Of these four players, only Madrigal has assured a spot on the 26-man roster when spring training began. He was expected to be the everyday second baseman, and bat ninth for the 2021 White Sox. However, he has played poorly at times in the field and has made some mistakes on the basepaths as well. To this point, he has not demonstrated the baseball IQ many felt he had developed over the years. Many Sox fans are concerned, and some even believe that he is better served in Schaumburg or Charlotte.
While Madrigal’s challenges highlight the issues of youth and inexperience, Vaughn, Collins, and Mercedes compound the issues facing the 2021 White Sox. They are serious contenders not only in the Central but in the AL overall.

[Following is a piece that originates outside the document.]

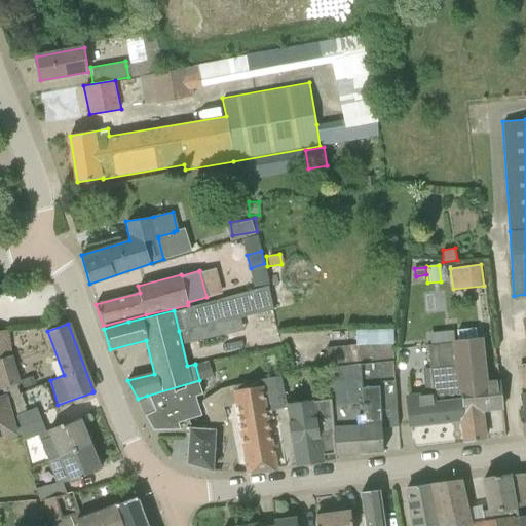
[(7,330),(0,330),(0,380),(2,389),(16,385),(21,384),(19,379),(10,357),(7,330)]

Yet, they are also counting on younger, inexperienced players to make major contributions. LaRussa’s juggling of the lineup reflects the challenges involved in such a balancing act. For example, tonight, as the White Sox face reigning CY Young winner Shane Bieber, batting fifth in the lineup is none other than Nick Williams. Yes that Nick Williams, a nondescript player whose only apparent asset is that he is a lefty bat. This is just the most recent brutal lineup LaRussa has trotted out this season.
Williams’ presence in the lineup signifies the conflict facing Sox management. Many would argue that young players need to play to develop. Tonight both Vaughn and Collins are on the bench. It is hard for younger players to develop when they don’t get playing time. Reasonable fans could well believe that both Vaughn and Collins would be better off in Schaumburg of Charlotte. Yet, Charlotte will not begin to play for another three weeks, so that is not an option. So the Sox face the dilemma of trying to win now while also developing young players.
No Easy Solutions
To this point, Vaughn is averaging two plate appearances per game, while Collins is averaging 2.2 Plate appearances per game. Madrigal is at 2.9 plate appearances per game. Meanwhile, Mercedes will continue to get at-bats until he stops hitting. In any event, it is difficult to imagine any of these players developing without significant playing time. The brutal lineups the Sox have posted are not helping them to adjust to the major leagues. In one sense, though, they are a reflection of the reality facing the team at this point.
There is no doubt that the 2021 White Sox were built to win. Failure to at least win the Central will be a major disappointment for the team and its fans alike. However, what is the right way to play all of the rookies? Can the team wait for them to develop this year, or do the Sox need to add a veteran presence? More importantly, can LaRussa navigate this dilemma successfully and lead the Sox to a division title? Only time will tell, but the 2021 White Sox must at least acknowledge the issues they face, and be prepared to do what is necessary to get the team back to the playoffs.